Saved entries
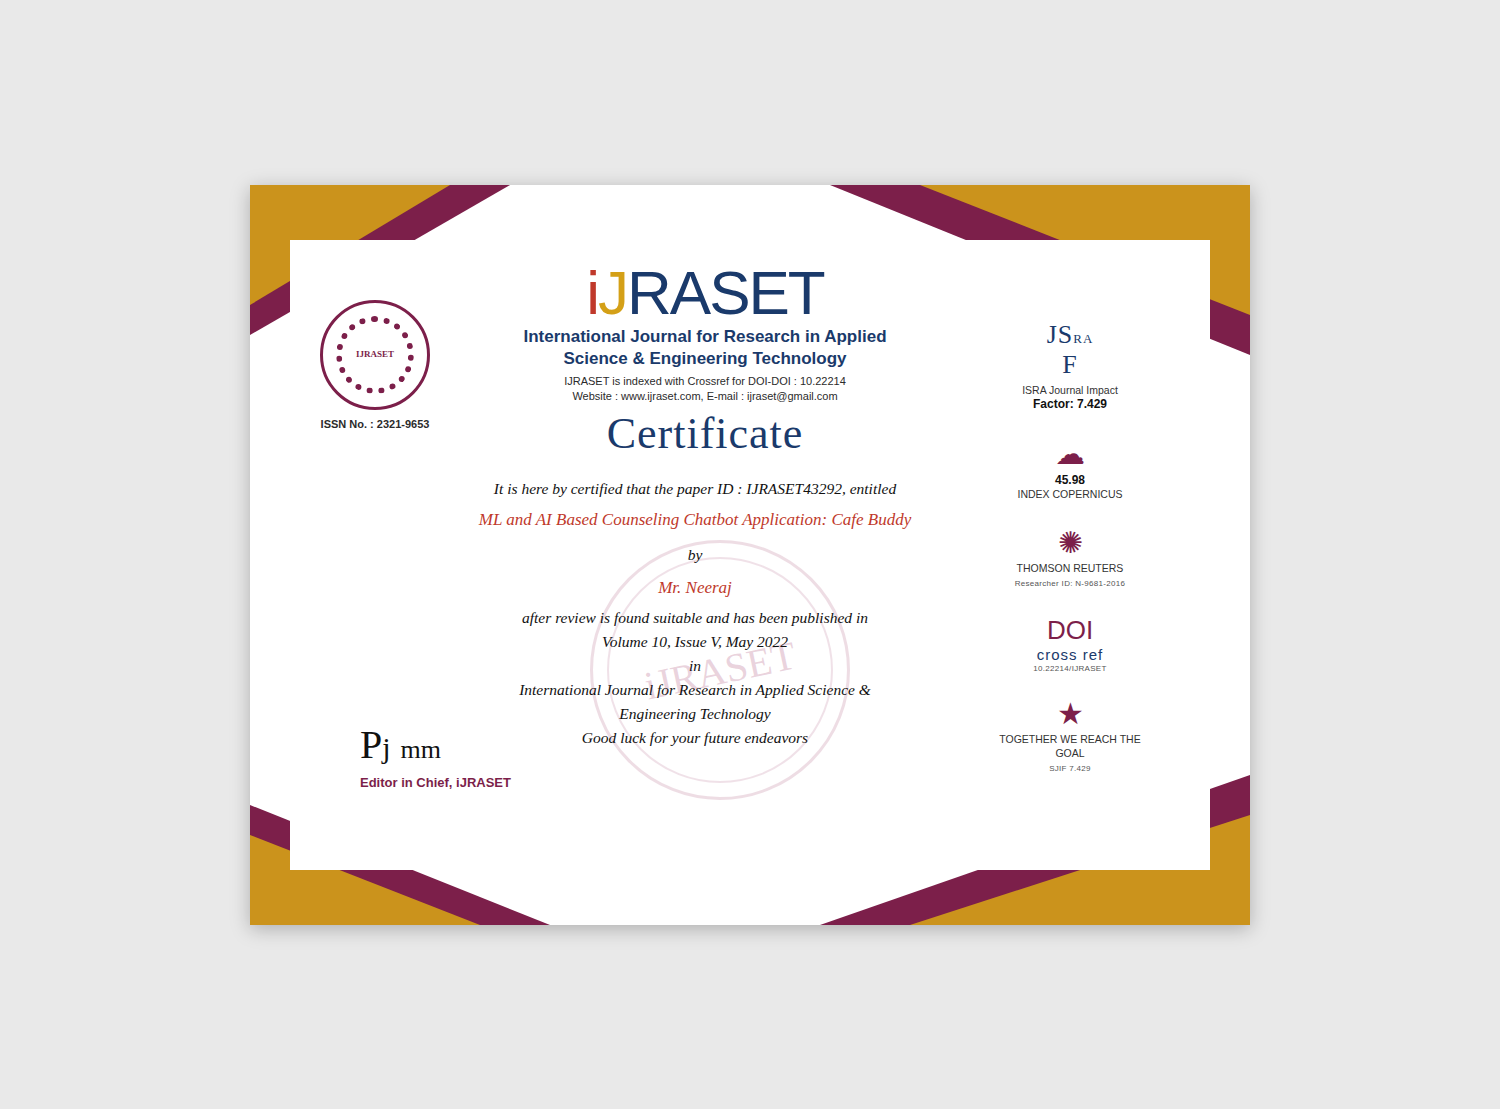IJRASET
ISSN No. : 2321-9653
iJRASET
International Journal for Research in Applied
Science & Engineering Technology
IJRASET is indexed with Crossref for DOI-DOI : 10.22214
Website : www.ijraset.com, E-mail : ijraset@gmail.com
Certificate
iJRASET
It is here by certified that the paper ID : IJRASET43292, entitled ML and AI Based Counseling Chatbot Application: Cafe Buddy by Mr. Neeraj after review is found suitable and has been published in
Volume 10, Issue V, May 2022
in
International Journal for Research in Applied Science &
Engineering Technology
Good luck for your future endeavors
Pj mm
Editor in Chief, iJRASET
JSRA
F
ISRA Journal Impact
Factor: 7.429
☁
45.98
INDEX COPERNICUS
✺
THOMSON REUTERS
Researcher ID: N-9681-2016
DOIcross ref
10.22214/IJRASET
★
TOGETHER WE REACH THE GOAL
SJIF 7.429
...
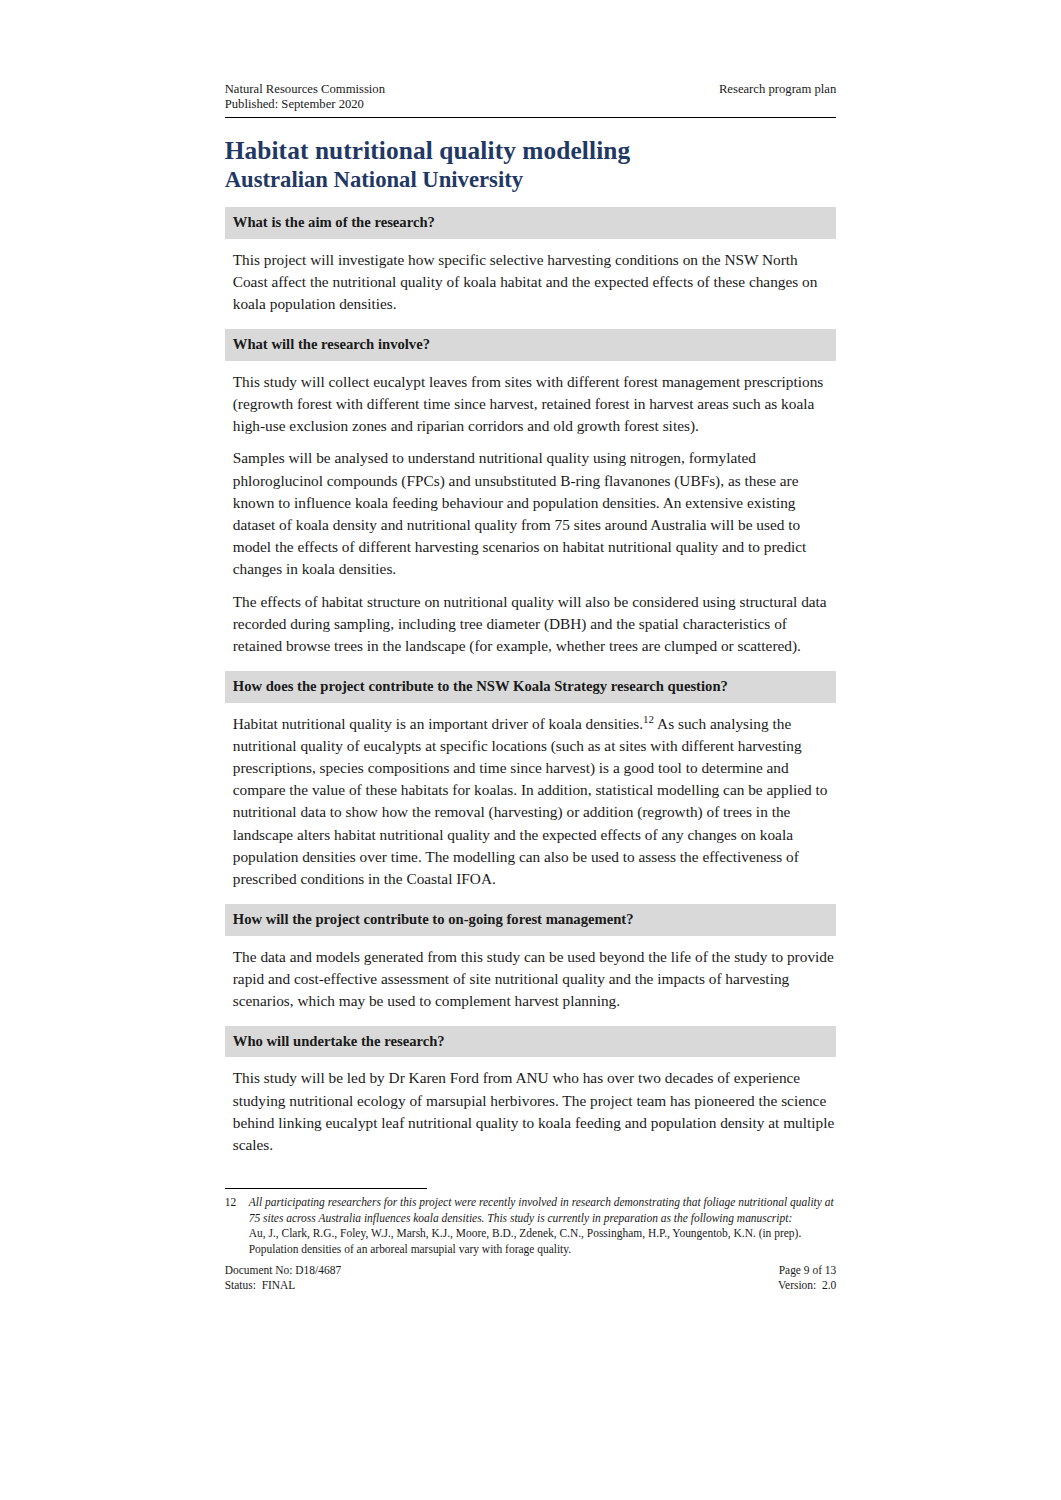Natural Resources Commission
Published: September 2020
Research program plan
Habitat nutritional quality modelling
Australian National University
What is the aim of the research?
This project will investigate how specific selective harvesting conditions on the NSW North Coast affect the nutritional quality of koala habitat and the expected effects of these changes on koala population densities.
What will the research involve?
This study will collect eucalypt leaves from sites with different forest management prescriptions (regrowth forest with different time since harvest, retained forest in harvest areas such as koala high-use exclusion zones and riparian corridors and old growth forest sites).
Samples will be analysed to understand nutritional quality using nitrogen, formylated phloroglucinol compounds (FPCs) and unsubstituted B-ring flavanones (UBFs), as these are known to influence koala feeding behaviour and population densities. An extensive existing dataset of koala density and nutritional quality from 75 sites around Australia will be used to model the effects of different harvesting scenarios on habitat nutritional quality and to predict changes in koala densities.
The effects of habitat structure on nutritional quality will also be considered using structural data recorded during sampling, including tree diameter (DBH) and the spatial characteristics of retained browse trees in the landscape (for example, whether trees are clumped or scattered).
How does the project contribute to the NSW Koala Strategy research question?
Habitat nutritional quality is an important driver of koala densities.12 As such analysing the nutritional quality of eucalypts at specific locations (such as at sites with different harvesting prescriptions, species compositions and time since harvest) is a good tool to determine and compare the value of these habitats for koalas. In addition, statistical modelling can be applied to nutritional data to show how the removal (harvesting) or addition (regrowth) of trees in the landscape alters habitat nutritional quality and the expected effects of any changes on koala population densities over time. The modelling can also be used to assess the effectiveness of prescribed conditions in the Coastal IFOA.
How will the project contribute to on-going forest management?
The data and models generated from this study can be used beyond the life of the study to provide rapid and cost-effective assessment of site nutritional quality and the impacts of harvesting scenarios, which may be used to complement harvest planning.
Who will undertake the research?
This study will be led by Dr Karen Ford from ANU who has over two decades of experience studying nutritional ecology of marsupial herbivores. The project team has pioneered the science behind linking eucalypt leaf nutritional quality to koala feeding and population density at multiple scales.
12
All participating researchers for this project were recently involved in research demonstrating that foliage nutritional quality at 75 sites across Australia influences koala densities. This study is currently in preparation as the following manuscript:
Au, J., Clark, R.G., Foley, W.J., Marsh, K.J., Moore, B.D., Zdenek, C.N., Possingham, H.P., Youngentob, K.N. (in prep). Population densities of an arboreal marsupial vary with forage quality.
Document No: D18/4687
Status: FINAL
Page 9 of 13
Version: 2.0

Problem :: Reproduce only the lines above spanning from the line containing "Published: September 2020" through the line containing "Samples will be", word for word.

Task result ::
Published: September 2020
Research program plan
Habitat nutritional quality modelling
Australian National University
What is the aim of the research?
This project will investigate how specific selective harvesting conditions on the NSW North Coast affect the nutritional quality of koala habitat and the expected effects of these changes on koala population densities.
What will the research involve?
This study will collect eucalypt leaves from sites with different forest management prescriptions (regrowth forest with different time since harvest, retained forest in harvest areas such as koala high-use exclusion zones and riparian corridors and old growth forest sites).
Samples will be analysed to understand nutritional quality using nitrogen, formylated phloroglucinol compounds (FPCs) and unsubstituted B-ring flavanones (UBFs), as these are known to influence koala feeding behaviour and population densities. An extensive existing dataset of koala density and nutritional quality from 75 sites around Australia will be used to model the effects of different harvesting scenarios on habitat nutritional quality and to predict changes in koala densities.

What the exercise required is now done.